I didn’t say what Frida would have. That you can’t really know the person standing before you, because always there is some missing piece: the birthday like an invisible piñata hanging great and silent over his head, as he stands in his slippers boiling the water for coffee. The scarred, shrunken leg hidden under a green silk dress. A wife and son back in France. Something you never knew. That is the heart of the story.
August 27
Murderous dreams come even in daytime, memories that occlude vision. How can a friend’s blood be willed from the mind? Other men do it. They come home from a war, kiss the ground, and go forward, as easily as taking the Haywood bus to the library. Without meeting this rising panic and humiliation. Running out of the library bookless and hatless, rather than end up crumpled behind the newspaper stacks again, watching blood spread across the maple floor boards.
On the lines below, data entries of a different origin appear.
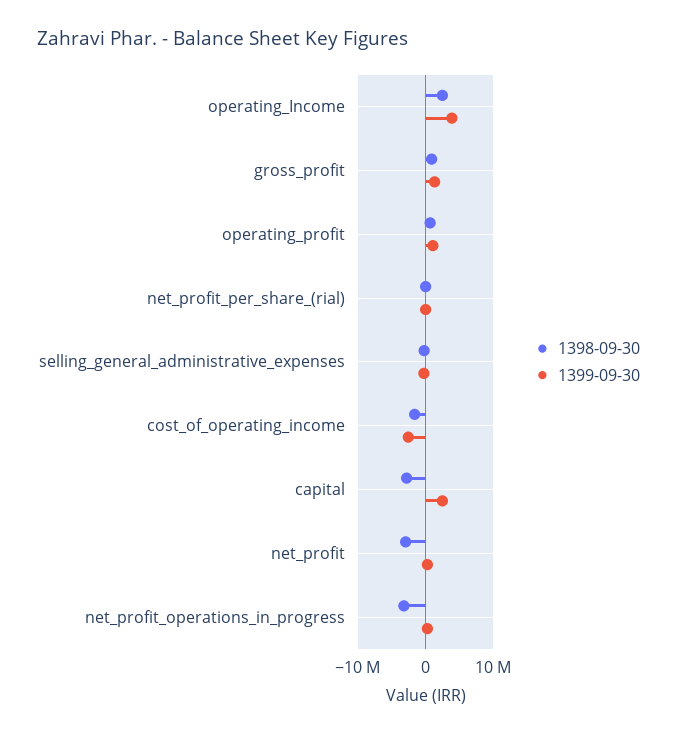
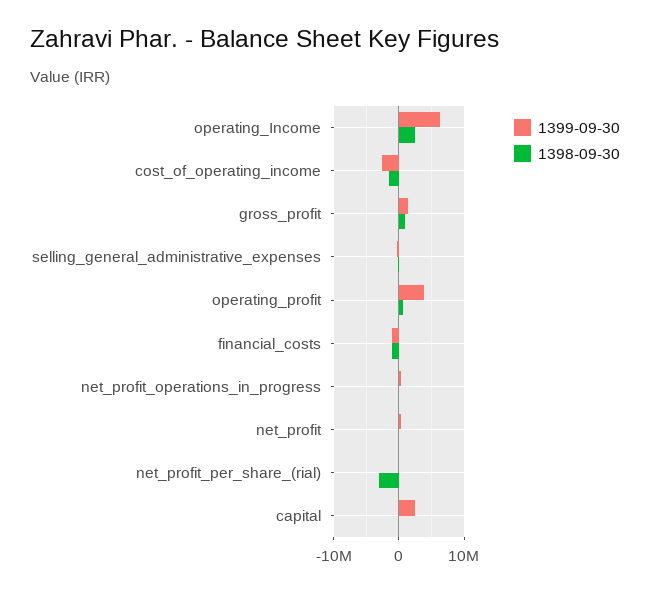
  {
    "1398-09-30": {
      "operating_Income": 3000000,
      "gross_profit": 1000000,
      "operating_profit": 1000000,
-     "net_profit_per_share_(rial)": 0,
+     "net_profit_per_share_(rial)": -3000000,
      "selling_general_administrative_expenses": 0,
      "cost_of_operating_income": -2000000,
-     "capital": -3000000,
+     "capital": 0,
-     "net_profit": -3000000,
+     "net_profit": 0,
-     "net_profit_operations_in_progress": -3000000
+     "net_profit_operations_in_progress": 0,
+     "financial_costs": -1000000
    },
    "1399-09-30": {
-     "operating_Income": 4000000,
+     "operating_Income": 6000000,
      "gross_profit": 1000000,
-     "operating_profit": 1000000,
+     "operating_profit": 4000000,
      "net_profit_per_share_(rial)": 0,
      "selling_general_administrative_expenses": 0,
      "cost_of_operating_income": -3000000,
      "capital": 3000000,
      "net_profit": 0,
-     "net_profit_operations_in_progress": 0
+     "net_profit_operations_in_progress": 0,
+     "financial_costs": -1000000
    }
  }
Last week, on the day itself, even the bedroom was too uncertain a place, its shifting walls and window’s glare, letting in the clouded sky. Mrs. Brown thought it must be the grippe. She brought tea and toast upstairs on a tray.
Today, one hundred ten paces to the corner market, step by counted step. An automobile passed slowly on the street: a Buick. Two women at the newsstand professed themselves as admirers. One had just come from the market and carried a bouquet of gladiolus wrapped in a paper cone. She meant no harm at all, she was only a young wife going home to some celebration. Not Jacson Mornard stalking Frida in Paris, arms loaded with flowers, any fool could know the difference. But anyone who rises, any greatness, attracts those who would cut it down at the root. Any fool knows that also.
Every day it seems possible to walk to the door. This time, step out. But the sidewalk leads to a bridge across a precipice. There is Mother up ahead slipping off her sling-back shoes, stepping out onto the planks above the rushing ravine. Don’t come. You wait here. The red-bellied spider pulls itself into a hole in the plank. Every hole could have something like that inside.